----- Extracted information
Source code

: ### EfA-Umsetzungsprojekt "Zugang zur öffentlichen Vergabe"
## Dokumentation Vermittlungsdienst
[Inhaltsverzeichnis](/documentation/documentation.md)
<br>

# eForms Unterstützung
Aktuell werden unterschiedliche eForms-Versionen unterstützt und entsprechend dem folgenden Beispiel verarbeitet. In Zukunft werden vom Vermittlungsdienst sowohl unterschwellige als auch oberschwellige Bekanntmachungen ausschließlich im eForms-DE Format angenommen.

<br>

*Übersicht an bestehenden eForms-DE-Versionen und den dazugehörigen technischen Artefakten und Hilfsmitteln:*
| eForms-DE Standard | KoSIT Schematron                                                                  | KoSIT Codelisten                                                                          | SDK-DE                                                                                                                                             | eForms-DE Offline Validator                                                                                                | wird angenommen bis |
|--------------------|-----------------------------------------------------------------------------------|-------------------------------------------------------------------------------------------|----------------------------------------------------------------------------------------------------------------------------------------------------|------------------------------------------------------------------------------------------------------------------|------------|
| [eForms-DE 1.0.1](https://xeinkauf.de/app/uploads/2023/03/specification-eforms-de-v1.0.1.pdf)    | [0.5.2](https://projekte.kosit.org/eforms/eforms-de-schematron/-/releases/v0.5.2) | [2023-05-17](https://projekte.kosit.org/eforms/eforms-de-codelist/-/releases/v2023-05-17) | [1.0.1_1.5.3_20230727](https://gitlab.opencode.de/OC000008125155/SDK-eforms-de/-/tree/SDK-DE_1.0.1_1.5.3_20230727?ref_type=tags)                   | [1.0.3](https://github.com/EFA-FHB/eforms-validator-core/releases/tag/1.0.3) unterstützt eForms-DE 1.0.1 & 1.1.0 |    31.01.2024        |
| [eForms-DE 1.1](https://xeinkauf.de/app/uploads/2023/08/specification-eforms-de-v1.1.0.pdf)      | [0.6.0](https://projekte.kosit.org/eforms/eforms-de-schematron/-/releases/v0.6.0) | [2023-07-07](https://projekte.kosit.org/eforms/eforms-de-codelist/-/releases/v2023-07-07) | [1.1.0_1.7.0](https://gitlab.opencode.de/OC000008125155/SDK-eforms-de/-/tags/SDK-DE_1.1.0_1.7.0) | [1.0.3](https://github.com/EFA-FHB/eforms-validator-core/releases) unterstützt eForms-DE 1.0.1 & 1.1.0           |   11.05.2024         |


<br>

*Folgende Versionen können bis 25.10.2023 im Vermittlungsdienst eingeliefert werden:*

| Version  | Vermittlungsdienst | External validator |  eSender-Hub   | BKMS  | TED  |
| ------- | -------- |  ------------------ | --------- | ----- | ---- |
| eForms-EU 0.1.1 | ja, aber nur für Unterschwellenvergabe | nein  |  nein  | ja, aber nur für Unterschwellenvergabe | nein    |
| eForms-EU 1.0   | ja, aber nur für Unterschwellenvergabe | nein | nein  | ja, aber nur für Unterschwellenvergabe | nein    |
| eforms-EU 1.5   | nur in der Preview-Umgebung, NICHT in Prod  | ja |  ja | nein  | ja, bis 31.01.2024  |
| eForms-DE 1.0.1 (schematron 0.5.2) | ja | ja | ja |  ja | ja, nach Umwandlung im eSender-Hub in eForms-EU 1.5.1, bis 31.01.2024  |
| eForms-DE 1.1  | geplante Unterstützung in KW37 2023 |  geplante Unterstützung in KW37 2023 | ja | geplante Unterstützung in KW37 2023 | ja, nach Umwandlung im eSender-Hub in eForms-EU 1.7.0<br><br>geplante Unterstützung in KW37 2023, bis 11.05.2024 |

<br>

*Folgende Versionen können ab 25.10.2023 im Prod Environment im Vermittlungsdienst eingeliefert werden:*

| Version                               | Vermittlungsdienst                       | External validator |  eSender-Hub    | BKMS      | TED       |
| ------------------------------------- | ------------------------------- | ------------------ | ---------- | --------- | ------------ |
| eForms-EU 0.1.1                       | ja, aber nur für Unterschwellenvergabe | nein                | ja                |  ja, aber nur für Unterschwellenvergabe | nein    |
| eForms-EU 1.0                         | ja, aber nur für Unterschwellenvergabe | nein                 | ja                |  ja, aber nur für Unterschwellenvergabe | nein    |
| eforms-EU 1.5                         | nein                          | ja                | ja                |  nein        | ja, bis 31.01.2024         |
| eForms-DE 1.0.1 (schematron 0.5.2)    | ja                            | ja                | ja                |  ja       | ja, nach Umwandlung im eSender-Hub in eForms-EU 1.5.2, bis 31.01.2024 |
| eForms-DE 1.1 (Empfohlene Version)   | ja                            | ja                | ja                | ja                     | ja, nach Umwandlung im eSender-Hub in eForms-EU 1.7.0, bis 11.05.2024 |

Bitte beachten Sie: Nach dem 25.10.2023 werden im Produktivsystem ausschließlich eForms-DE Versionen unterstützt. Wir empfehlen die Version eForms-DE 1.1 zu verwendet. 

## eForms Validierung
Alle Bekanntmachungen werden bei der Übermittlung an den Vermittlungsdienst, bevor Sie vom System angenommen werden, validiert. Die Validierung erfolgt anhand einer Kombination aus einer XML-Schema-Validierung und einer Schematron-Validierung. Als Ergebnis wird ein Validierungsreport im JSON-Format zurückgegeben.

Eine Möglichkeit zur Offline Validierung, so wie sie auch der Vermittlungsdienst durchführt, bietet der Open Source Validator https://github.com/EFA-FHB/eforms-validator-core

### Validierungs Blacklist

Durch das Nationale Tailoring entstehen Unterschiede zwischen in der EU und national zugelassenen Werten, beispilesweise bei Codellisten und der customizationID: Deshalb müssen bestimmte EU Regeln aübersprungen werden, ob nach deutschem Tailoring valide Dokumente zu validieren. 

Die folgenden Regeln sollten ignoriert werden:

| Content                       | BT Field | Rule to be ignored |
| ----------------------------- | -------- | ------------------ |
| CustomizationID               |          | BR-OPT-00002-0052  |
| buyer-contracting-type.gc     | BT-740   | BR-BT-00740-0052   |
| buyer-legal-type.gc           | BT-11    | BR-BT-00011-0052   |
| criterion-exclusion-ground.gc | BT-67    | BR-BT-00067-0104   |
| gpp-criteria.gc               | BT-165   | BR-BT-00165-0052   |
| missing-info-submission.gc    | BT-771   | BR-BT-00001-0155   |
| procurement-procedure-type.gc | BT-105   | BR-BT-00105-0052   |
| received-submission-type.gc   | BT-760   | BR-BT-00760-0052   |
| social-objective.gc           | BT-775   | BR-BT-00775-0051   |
----------
● Problem
Print each line, exactly as written, from the one that contains "Durch das Nationale" to the end of the data above, with both end lines included and nothing else.

● Completed task
Durch das Nationale Tailoring entstehen Unterschiede zwischen in der EU und national zugelassenen Werten, beispilesweise bei Codellisten und der customizationID: Deshalb müssen bestimmte EU Regeln aübersprungen werden, ob nach deutschem Tailoring valide Dokumente zu validieren. 

Die folgenden Regeln sollten ignoriert werden:

| Content                       | BT Field | Rule to be ignored |
| ----------------------------- | -------- | ------------------ |
| CustomizationID               |          | BR-OPT-00002-0052  |
| buyer-contracting-type.gc     | BT-740   | BR-BT-00740-0052   |
| buyer-legal-type.gc           | BT-11    | BR-BT-00011-0052   |
| criterion-exclusion-ground.gc | BT-67    | BR-BT-00067-0104   |
| gpp-criteria.gc               | BT-165   | BR-BT-00165-0052   |
| missing-info-submission.gc    | BT-771   | BR-BT-00001-0155   |
| procurement-procedure-type.gc | BT-105   | BR-BT-00105-0052   |
| received-submission-type.gc   | BT-760   | BR-BT-00760-0052   |
| social-objective.gc           | BT-775   | BR-BT-00775-0051   |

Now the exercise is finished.